*Dataset content*
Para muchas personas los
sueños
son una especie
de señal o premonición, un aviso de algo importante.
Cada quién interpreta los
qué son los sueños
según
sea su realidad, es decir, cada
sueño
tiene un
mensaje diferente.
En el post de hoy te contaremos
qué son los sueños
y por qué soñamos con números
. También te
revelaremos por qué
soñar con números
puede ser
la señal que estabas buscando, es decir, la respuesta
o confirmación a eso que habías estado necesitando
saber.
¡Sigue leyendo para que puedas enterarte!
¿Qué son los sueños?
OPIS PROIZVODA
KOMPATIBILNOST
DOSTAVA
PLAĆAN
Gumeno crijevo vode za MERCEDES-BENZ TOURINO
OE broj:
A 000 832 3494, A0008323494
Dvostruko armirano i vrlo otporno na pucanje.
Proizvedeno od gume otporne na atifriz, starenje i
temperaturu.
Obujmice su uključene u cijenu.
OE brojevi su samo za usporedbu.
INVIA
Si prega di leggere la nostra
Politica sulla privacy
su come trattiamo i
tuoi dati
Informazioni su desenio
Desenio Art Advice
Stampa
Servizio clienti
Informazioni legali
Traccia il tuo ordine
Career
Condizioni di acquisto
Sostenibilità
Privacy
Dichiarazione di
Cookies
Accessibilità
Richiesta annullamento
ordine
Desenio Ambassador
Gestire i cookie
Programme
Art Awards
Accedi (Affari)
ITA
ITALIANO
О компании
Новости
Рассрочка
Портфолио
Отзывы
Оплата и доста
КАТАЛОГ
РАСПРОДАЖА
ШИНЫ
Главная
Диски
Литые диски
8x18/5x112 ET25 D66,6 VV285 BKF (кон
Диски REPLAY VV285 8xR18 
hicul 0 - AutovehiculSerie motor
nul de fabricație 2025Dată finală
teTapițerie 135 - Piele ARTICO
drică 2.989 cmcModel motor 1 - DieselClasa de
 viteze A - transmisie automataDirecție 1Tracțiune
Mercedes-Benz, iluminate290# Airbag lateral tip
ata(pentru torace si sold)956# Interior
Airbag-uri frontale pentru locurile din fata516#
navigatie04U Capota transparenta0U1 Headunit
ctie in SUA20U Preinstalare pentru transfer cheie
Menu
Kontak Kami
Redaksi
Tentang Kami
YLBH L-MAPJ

*Job item*
Each line of the entries where the string "pentru" occurs should be shown.

*Exercise result*
ata(pentru torace si sold)956# Interior
Airbag-uri frontale pentru locurile din fata516#
ctie in SUA20U Preinstalare pentru transfer cheie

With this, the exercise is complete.